### [ABOUT THIS TASK]
Please print the line that holds "en la mayoría de los lugares" and each line after it to the end of the data, word for word, without any pictures.

[Page-level text extractions]
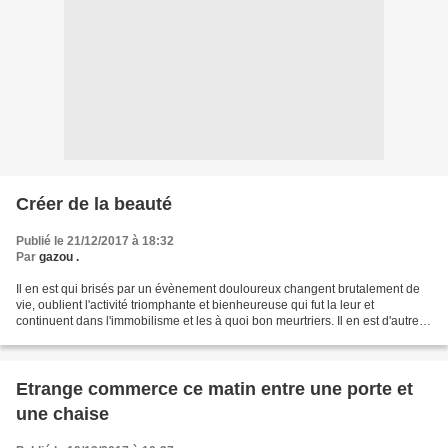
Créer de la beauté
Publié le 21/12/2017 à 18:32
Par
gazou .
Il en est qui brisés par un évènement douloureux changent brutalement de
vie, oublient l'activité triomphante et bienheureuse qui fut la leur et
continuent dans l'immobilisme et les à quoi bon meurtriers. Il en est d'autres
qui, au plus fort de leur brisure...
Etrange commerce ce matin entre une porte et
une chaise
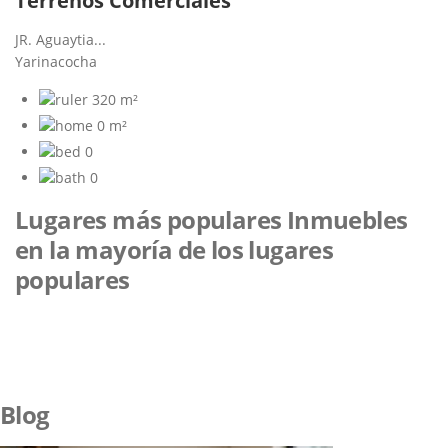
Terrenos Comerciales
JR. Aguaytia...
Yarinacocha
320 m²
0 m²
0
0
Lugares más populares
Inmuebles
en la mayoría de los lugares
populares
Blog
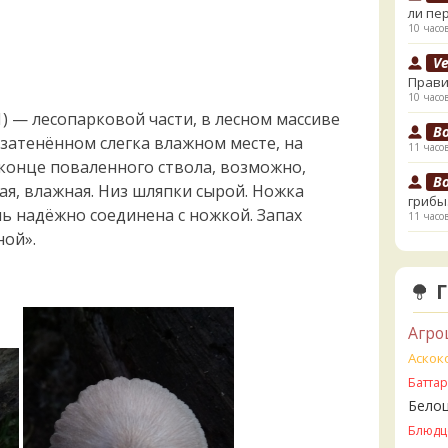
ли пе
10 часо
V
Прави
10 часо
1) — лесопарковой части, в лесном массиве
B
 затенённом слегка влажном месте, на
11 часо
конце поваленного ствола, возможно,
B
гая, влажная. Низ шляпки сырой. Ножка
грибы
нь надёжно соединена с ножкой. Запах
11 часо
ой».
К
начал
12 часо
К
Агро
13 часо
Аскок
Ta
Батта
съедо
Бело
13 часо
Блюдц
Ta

### [ANSWER FOR THIS EXERCISE]
en la mayoría de los lugares
populares
Blog
ли пе
10 часо
V
Прави
10 часо
1) — лесопарковой части, в лесном массиве
B
 затенённом слегка влажном месте, на
11 часо
конце поваленного ствола, возможно,
B
гая, влажная. Низ шляпки сырой. Ножка
грибы
нь надёжно соединена с ножкой. Запах
11 часо
ой».
К
начал
12 часо
К
Агро
13 часо
Аскок
Ta
Батта
съедо
Бело
13 часо
Блюдц
Ta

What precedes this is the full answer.